Samstag, 31. Oktober 2020

Vor 300 Jahren: Zürich sperrt Handels- und Reiseverkehr mit Genf

Es gibt ja in Zeiten von Corona unterschiedliche Arten des Umgangs mit dieser Bedrohung. Dirigistische, ja diktatorische mit knallharten Ausgangssperren wie in Frankreich für den ganzen November verhängt. Solche die auf durchgehende Maskierung setzen und ganze Branchen wie Gastronomie, Events und Hotellerie abwürgen. Aber auch einige, die wesentlich stärker auf die Eigenverantwortung der Bürger setzen und wo man, wie in Schweden, keine gravierenden Probleme zu haben scheint, obwohl auch da einige Spitäler mit ihren Intensivpflegekapazitäten am Anschlag sind.

Handels- und Reisesperre gegen Frankreich

Vor genau 300 Jahren mussten sich die Zürcher Untertanen mit den Folgen eines Pestausbruchs in der südfranzösischen Hafenstadt Marseille herumschlagen. Pesttote gab es in Zürich (im Gegensatz zu vorangehenden Jahrhunderten) noch keine, was vor allem damit zusammenhing, dass die vorgelagerten Gemeinwesen radikal durchgegriffen und jegliche Handels- und Reisetätigkeit mit Südfrankreich unterbunden haben (oder es zumindest versuchten). 

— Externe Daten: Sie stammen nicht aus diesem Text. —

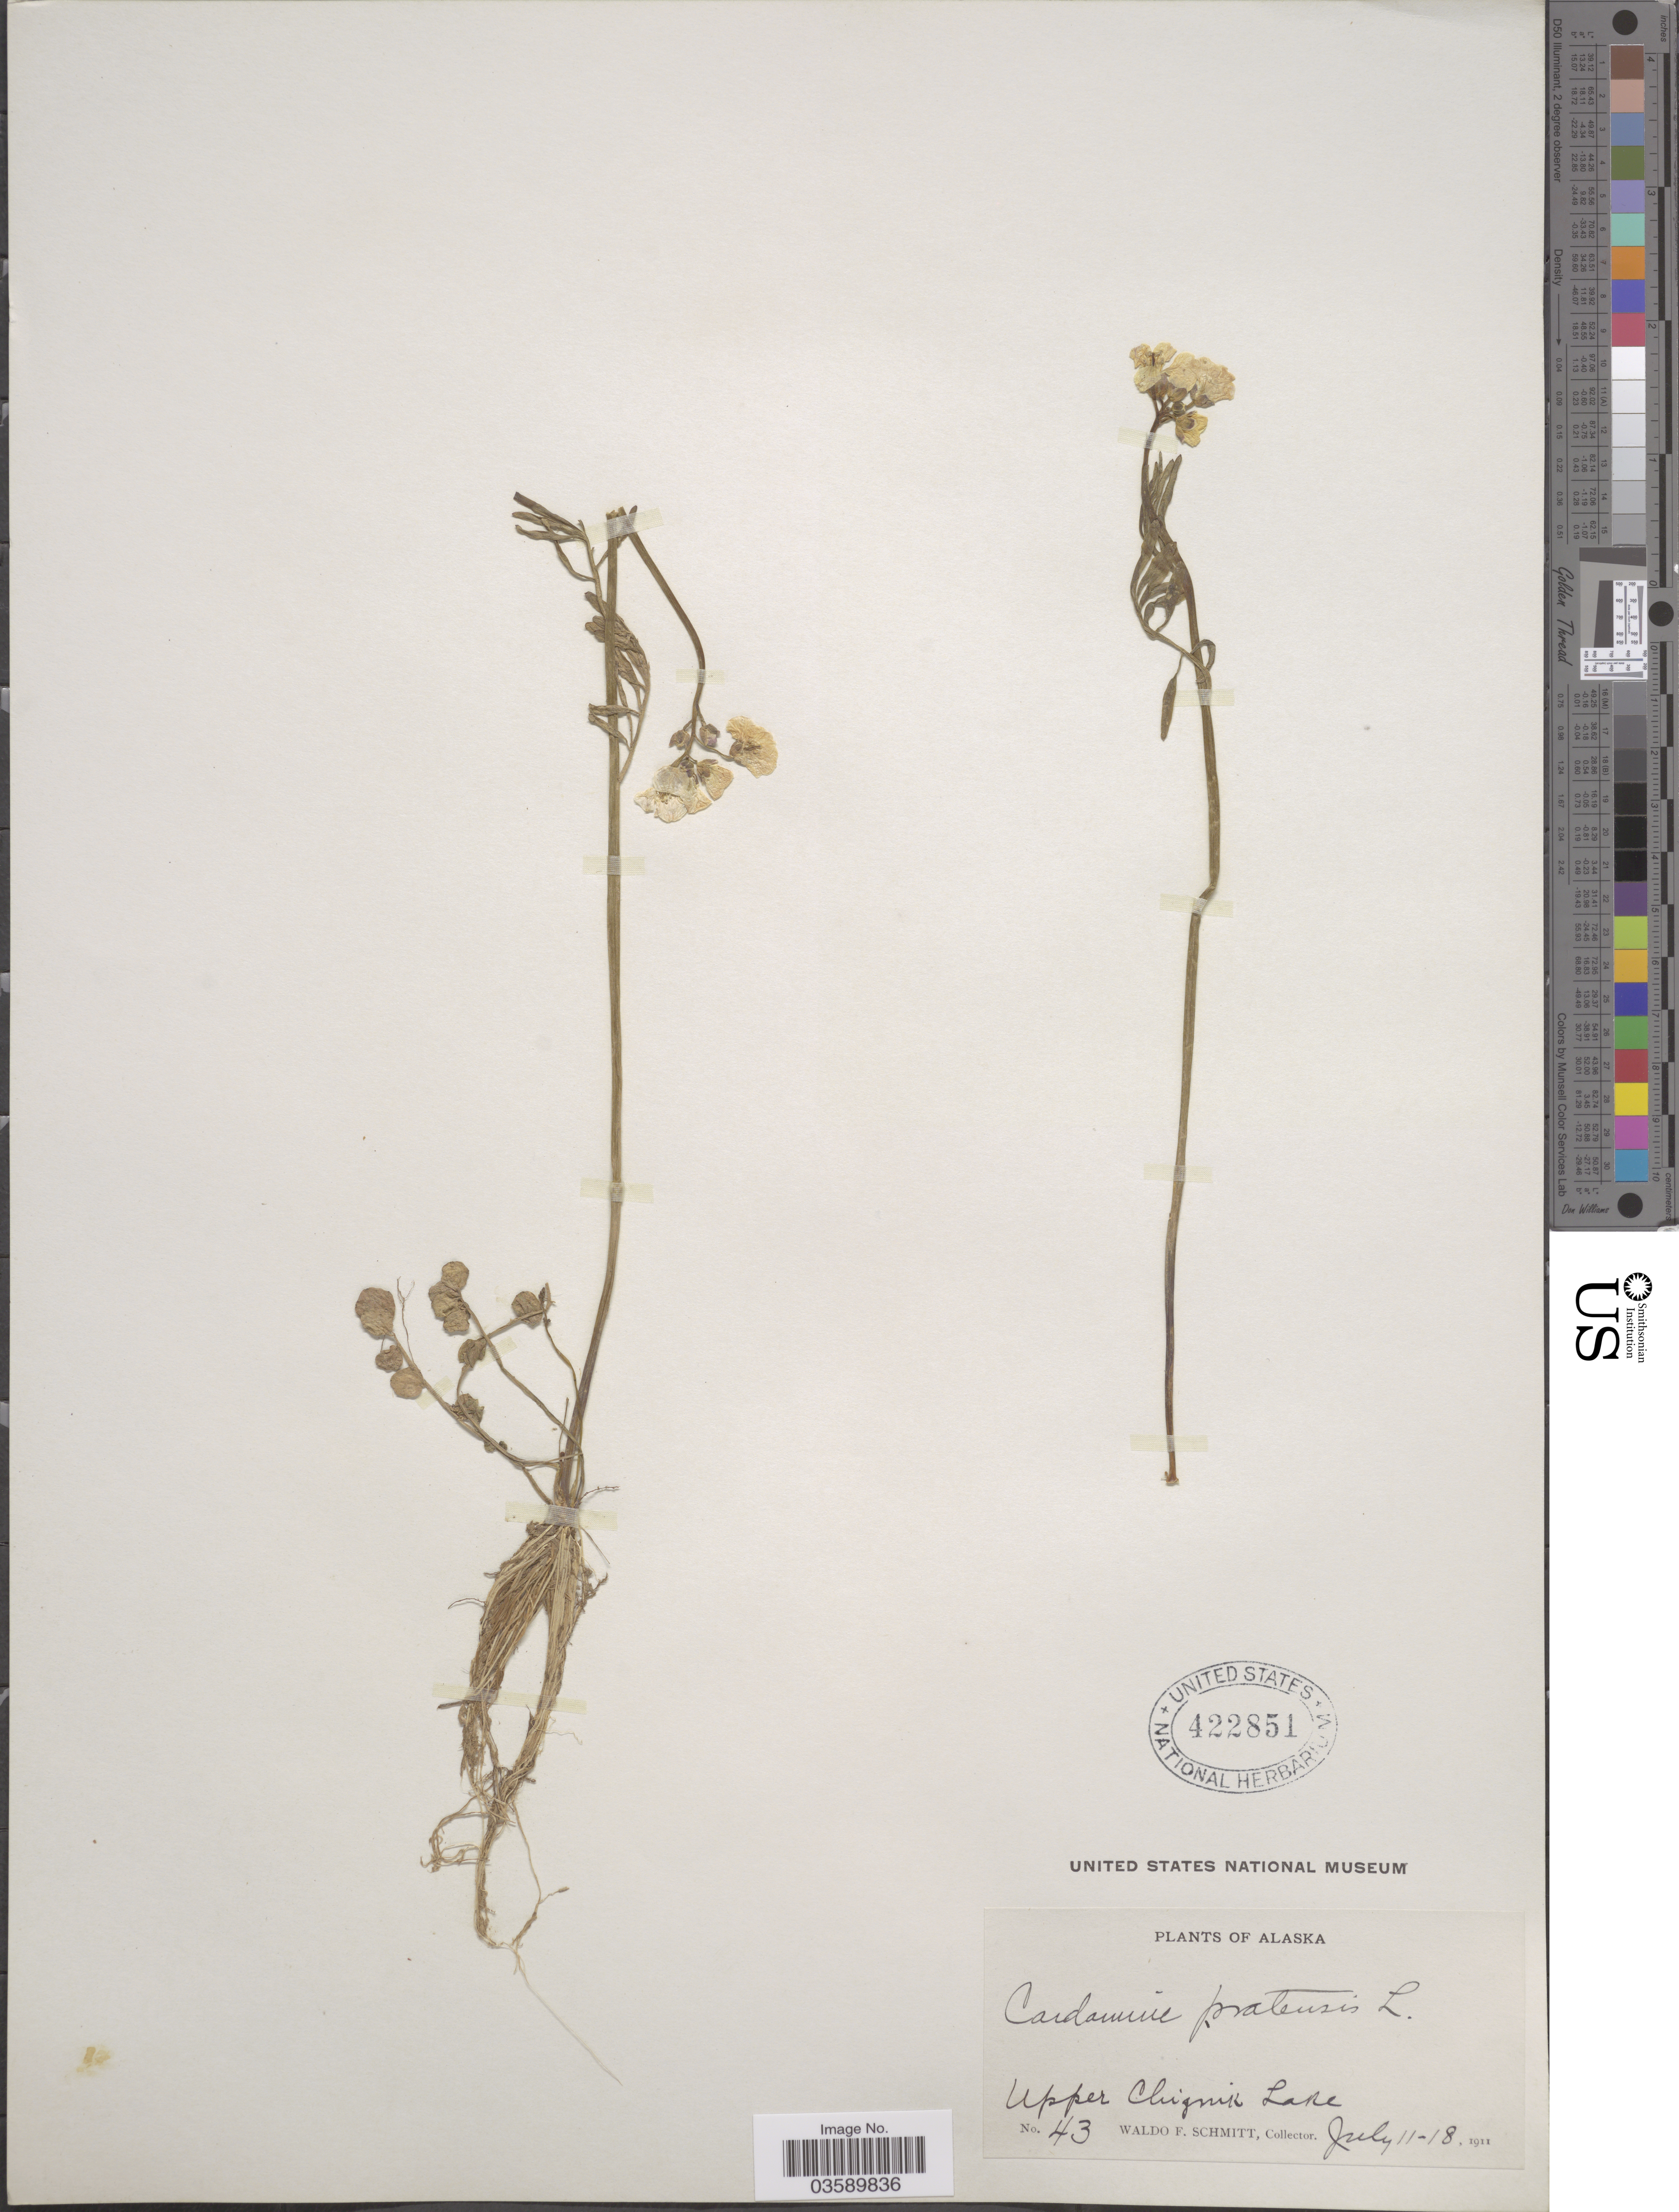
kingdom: Plantae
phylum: Tracheophyta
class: Magnoliopsida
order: Brassicales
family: Brassicaceae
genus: Cardamine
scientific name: Cardamine pratensis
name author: L.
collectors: W. F. Schmitt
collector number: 43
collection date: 1911-07-11/1911-07-18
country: United States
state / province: Alaska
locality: Upper Chignik Lake.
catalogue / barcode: US 422851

Die Zürcher Obrigkeit verhängte ab dem 19. August 1720 im Abstand von wenigen Wochen mehrere sogenannte Mandate, d.h. staatliche Anordnungen mit Strafbewehrung, die von den Kanzeln aller Kirchen verlesen wurden. So natürlich auch in Weiach durch den damaligen Pfarrer Hans Rudolf Wolf (1708-1747 in Weiach; Grabstein in der Kirchenmauer).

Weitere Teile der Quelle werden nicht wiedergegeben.